According to Humphrey, the state legislator who wrote the bill, the fathers of these fetuses deserve a say in the decision of a body that doesn’t even belong to them. He refers to women as “hosts” for the baby, in an extremely detached and professional manner.

Historically, Oklahoma has had conservative restrictions on abortion. Although Roe v. Wade gives all women the right to abortion, many states, like Oklahoma, make it harder than others. In Oklahoma, there is mandatory counseling before a woman is able to get an abortion and a 72 hour wait period before she can proceed with the abortion after the session. Public funding is available is only offered in cases of life endangerment, rape, or incest, and private insurance only covers it in the case if life endangerment. These restrictions leave those unable to afford the procedure with something that costs even more: a baby.  Additionally, Oklahoma caps abortions at twenty weeks post-fertilization unless the woman’s life is endangered.

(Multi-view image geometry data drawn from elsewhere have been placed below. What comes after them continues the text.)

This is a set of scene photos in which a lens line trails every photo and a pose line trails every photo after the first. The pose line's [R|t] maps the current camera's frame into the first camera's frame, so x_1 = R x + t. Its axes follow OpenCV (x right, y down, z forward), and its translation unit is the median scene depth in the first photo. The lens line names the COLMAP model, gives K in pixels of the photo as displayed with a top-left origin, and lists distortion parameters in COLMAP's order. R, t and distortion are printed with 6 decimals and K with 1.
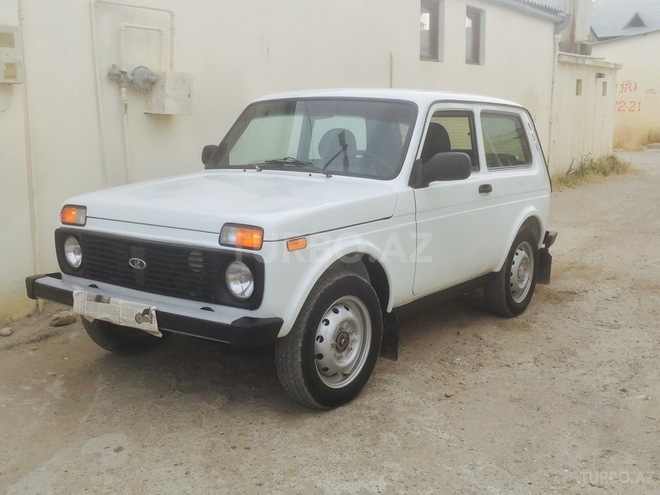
lens RADIAL K [[751.1, 0, 330.0], [0, 751.1, 247.5], [0, 0, 1]] dist [0.046839, 0.001380]
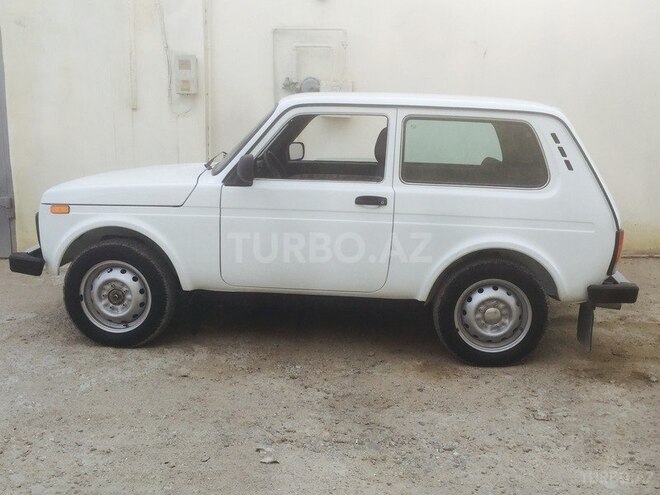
lens RADIAL K [[694.7, 0, 334.4], [0, 694.7, 239.2], [0, 0, 1]] dist [0.093477, -0.162268]
pose [[0.526443, 0.158449, -0.835315, 1.073596], [-0.161857, 0.983191, 0.084491, -0.115884], [0.834661, 0.090721, 0.543240, 0.610717]]
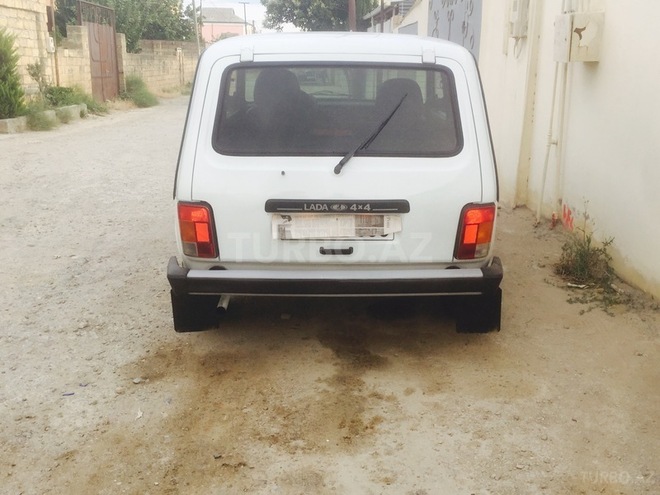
lens RADIAL K [[691.4, 0, 330.0], [0, 691.4, 247.5], [0, 0, 1]] dist [0.097474, -0.160509]
pose [[-0.809280, 0.150385, -0.567847, 0.764791], [-0.116364, 0.906477, 0.405904, -0.407937], [0.575782, 0.394568, -0.716094, 2.207693]]
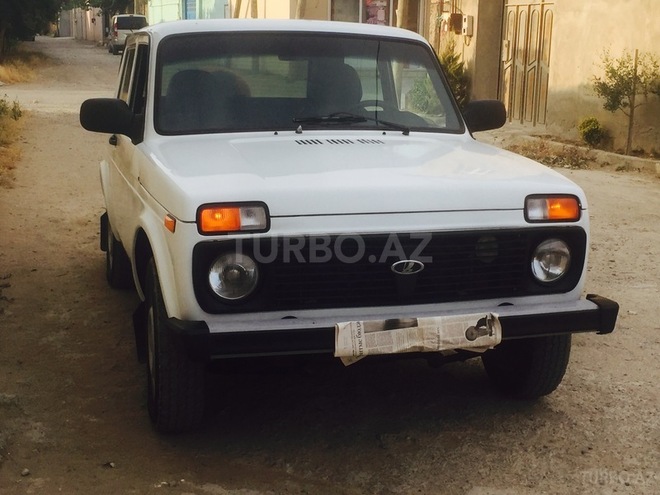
lens RADIAL K [[1000.8, 0, 330.0], [0, 1000.8, 247.5], [0, 0, 1]] dist [0.022587, 0.100208]
pose [[0.603600, -0.145426, 0.783912, -0.960327], [0.117620, 0.988708, 0.092852, -0.087357], [-0.788564, 0.036159, 0.613889, 0.424185]]
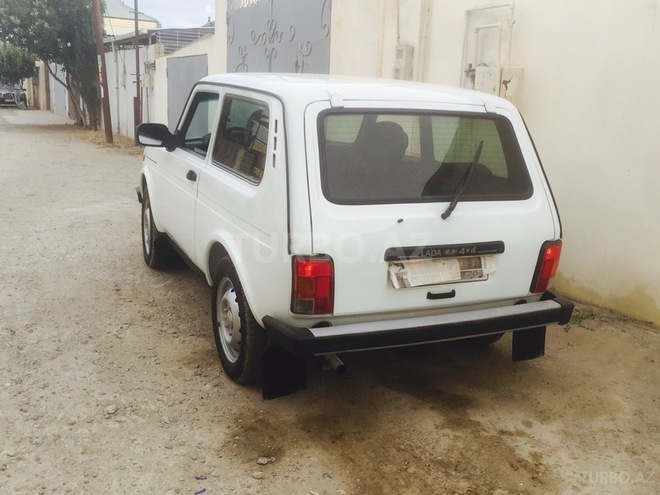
lens RADIAL K [[694.7, 0, 334.4], [0, 694.7, 239.2], [0, 0, 1]] dist [0.093477, -0.162268]
pose [[-0.485313, 0.157444, -0.860048, 1.059829], [-0.207727, 0.934726, 0.288333, -0.348659], [0.849306, 0.318587, -0.420929, 1.849750]]
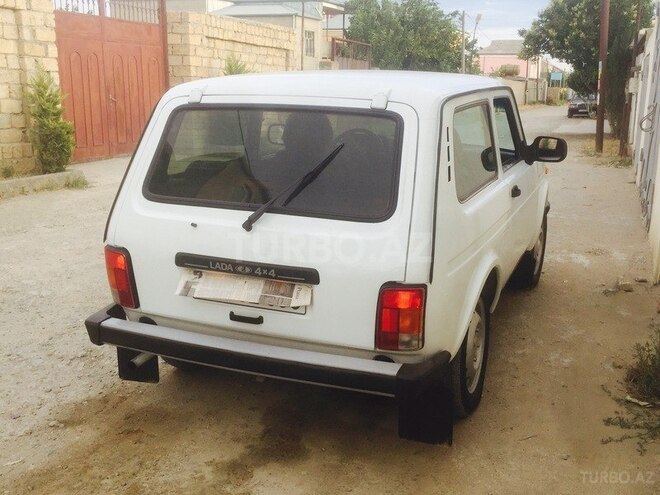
lens RADIAL K [[691.4, 0, 330.0], [0, 691.4, 247.5], [0, 0, 1]] dist [0.097474, -0.160509]
pose [[-0.975295, 0.037353, -0.217724, 0.365043], [-0.054564, 0.914327, 0.401283, -0.432286], [0.214060, 0.403250, -0.889701, 2.254905]]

As, ridiculous as these laws may seem to some, they pale in comparison to Humphrey’s proposed bill, which many argue is blatantly unconstitutional. The bill is in opposition to the Fourteenth Amendment, which was used in Roe v. Wade to give women the right to an abortion during her pregnancy. By ultimately making men the decider in the fate of the fetus, women are stripped of their right to abortion if the father is so inclined. Disturbingly enough, despite the bill’s glaringly unconstitutionality, it is still being considered.

The message the bill is conveying is just as troublesome. It ultimately implies that women shouldn’t be able to make decisions about their own bodies, men should be able to do this. If over half of the United States thought that a woman could make decisions for an entire country, it baffles me that the still government doesn’t think we can handle making decisions about our own bodies. As disgusting as this is, it’s a reality that women are not only threatened with regarding this bill, but are threatened by everyday by the old men in suits in Congress doing precisely the same thing, at a federal level.

Later on in the BBC article, the author cites President Trump and his anti-abortion movement as the reason that the bill is getting enough respect to get a full vote by the legislature. To me, this line was almost as chilling as the boldfaced headline. While half of the United States finds Trump downright laughable, the other half finds him inspirational and are motivated by his words and ideas. Articles like these only remind me how dangerous these next four years could be and how important it is to go out and protest. There are power in numbers and without a doubt women are insanely strong, so if we come together in the masses, we have to ability to resist and fight and save the rights we, and the women who have come before us, have worked so hard for.

Works Cited

“Oklahoma Abortions: Women May Need Partners’ Permission.” BBC News. BBC, 14 Feb. 2017. Web. 15 Mar. 2017.

“State Facts About Abortion: Oklahoma.” Guttmacher Institute. 23 Feb. 2017. Web. 15 Mar. 2017.

Stern, Mark Joseph. “Why Oklahoma’s Anti-Abortion Fetal “Host” Bill Is So Noxiously Unconstitutional.” Slate Magazine. 14 Feb. 2017. Web. 15 Mar. 2017.